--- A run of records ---

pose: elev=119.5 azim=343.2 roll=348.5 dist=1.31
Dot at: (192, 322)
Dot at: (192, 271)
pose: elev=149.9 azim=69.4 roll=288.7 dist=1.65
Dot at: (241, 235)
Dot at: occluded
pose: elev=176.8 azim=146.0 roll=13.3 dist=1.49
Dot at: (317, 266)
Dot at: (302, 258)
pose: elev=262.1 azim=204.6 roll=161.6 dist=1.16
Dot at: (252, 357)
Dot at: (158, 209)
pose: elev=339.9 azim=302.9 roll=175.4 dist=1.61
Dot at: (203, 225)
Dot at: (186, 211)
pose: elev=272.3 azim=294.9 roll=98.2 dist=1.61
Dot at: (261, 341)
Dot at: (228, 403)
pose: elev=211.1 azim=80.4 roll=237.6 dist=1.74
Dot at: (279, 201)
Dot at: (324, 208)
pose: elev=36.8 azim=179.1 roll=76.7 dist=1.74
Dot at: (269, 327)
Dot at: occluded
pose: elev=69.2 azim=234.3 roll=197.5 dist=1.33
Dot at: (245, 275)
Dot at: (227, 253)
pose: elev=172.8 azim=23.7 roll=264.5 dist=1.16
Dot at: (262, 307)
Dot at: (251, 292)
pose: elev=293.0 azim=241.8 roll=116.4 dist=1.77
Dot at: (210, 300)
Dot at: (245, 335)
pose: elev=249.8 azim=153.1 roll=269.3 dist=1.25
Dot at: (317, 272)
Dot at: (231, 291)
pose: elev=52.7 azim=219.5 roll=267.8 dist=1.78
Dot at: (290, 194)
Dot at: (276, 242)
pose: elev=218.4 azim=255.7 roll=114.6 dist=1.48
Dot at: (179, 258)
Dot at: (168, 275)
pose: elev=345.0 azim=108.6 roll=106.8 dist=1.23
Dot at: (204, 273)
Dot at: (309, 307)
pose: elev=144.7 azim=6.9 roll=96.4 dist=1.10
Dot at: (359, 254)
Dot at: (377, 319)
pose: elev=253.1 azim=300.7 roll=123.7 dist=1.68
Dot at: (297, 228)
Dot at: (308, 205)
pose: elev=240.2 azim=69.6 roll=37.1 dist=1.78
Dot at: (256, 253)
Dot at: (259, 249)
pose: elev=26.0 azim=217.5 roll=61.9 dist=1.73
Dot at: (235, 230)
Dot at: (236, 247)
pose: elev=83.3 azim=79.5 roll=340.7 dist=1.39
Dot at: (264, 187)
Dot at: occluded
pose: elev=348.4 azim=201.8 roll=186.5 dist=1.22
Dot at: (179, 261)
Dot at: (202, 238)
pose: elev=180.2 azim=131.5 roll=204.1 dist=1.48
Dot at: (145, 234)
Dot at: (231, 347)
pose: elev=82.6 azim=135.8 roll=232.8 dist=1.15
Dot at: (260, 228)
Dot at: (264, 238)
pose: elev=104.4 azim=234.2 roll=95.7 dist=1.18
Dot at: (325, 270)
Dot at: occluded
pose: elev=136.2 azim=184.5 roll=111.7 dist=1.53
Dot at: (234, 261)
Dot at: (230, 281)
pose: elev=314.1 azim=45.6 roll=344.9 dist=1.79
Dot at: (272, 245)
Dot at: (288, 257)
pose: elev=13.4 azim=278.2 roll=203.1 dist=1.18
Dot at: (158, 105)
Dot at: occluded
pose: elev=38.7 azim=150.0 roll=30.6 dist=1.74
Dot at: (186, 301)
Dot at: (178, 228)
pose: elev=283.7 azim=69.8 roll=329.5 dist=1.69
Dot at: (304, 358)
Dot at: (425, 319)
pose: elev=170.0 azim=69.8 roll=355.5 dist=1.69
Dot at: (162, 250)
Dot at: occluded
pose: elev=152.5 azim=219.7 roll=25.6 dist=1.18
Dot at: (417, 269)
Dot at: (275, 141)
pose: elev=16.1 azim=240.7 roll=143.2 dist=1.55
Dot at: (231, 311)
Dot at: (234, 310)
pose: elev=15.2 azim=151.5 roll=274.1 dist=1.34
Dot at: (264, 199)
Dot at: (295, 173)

--- PROMPT ---
Can you write out all of the material again, changing every "pose" to "view" and keeping everything else the same?

--- THE REPLY ---
view: elev=119.5 azim=343.2 roll=348.5 dist=1.31
Dot at: (192, 322)
Dot at: (192, 271)
view: elev=149.9 azim=69.4 roll=288.7 dist=1.65
Dot at: (241, 235)
Dot at: occluded
view: elev=176.8 azim=146.0 roll=13.3 dist=1.49
Dot at: (317, 266)
Dot at: (302, 258)
view: elev=262.1 azim=204.6 roll=161.6 dist=1.16
Dot at: (252, 357)
Dot at: (158, 209)
view: elev=339.9 azim=302.9 roll=175.4 dist=1.61
Dot at: (203, 225)
Dot at: (186, 211)
view: elev=272.3 azim=294.9 roll=98.2 dist=1.61
Dot at: (261, 341)
Dot at: (228, 403)
view: elev=211.1 azim=80.4 roll=237.6 dist=1.74
Dot at: (279, 201)
Dot at: (324, 208)
view: elev=36.8 azim=179.1 roll=76.7 dist=1.74
Dot at: (269, 327)
Dot at: occluded
view: elev=69.2 azim=234.3 roll=197.5 dist=1.33
Dot at: (245, 275)
Dot at: (227, 253)
view: elev=172.8 azim=23.7 roll=264.5 dist=1.16
Dot at: (262, 307)
Dot at: (251, 292)
view: elev=293.0 azim=241.8 roll=116.4 dist=1.77
Dot at: (210, 300)
Dot at: (245, 335)
view: elev=249.8 azim=153.1 roll=269.3 dist=1.25
Dot at: (317, 272)
Dot at: (231, 291)
view: elev=52.7 azim=219.5 roll=267.8 dist=1.78
Dot at: (290, 194)
Dot at: (276, 242)
view: elev=218.4 azim=255.7 roll=114.6 dist=1.48
Dot at: (179, 258)
Dot at: (168, 275)
view: elev=345.0 azim=108.6 roll=106.8 dist=1.23
Dot at: (204, 273)
Dot at: (309, 307)
view: elev=144.7 azim=6.9 roll=96.4 dist=1.10
Dot at: (359, 254)
Dot at: (377, 319)
view: elev=253.1 azim=300.7 roll=123.7 dist=1.68
Dot at: (297, 228)
Dot at: (308, 205)
view: elev=240.2 azim=69.6 roll=37.1 dist=1.78
Dot at: (256, 253)
Dot at: (259, 249)
view: elev=26.0 azim=217.5 roll=61.9 dist=1.73
Dot at: (235, 230)
Dot at: (236, 247)
view: elev=83.3 azim=79.5 roll=340.7 dist=1.39
Dot at: (264, 187)
Dot at: occluded
view: elev=348.4 azim=201.8 roll=186.5 dist=1.22
Dot at: (179, 261)
Dot at: (202, 238)
view: elev=180.2 azim=131.5 roll=204.1 dist=1.48
Dot at: (145, 234)
Dot at: (231, 347)
view: elev=82.6 azim=135.8 roll=232.8 dist=1.15
Dot at: (260, 228)
Dot at: (264, 238)
view: elev=104.4 azim=234.2 roll=95.7 dist=1.18
Dot at: (325, 270)
Dot at: occluded
view: elev=136.2 azim=184.5 roll=111.7 dist=1.53
Dot at: (234, 261)
Dot at: (230, 281)
view: elev=314.1 azim=45.6 roll=344.9 dist=1.79
Dot at: (272, 245)
Dot at: (288, 257)
view: elev=13.4 azim=278.2 roll=203.1 dist=1.18
Dot at: (158, 105)
Dot at: occluded
view: elev=38.7 azim=150.0 roll=30.6 dist=1.74
Dot at: (186, 301)
Dot at: (178, 228)
view: elev=283.7 azim=69.8 roll=329.5 dist=1.69
Dot at: (304, 358)
Dot at: (425, 319)
view: elev=170.0 azim=69.8 roll=355.5 dist=1.69
Dot at: (162, 250)
Dot at: occluded
view: elev=152.5 azim=219.7 roll=25.6 dist=1.18
Dot at: (417, 269)
Dot at: (275, 141)
view: elev=16.1 azim=240.7 roll=143.2 dist=1.55
Dot at: (231, 311)
Dot at: (234, 310)
view: elev=15.2 azim=151.5 roll=274.1 dist=1.34
Dot at: (264, 199)
Dot at: (295, 173)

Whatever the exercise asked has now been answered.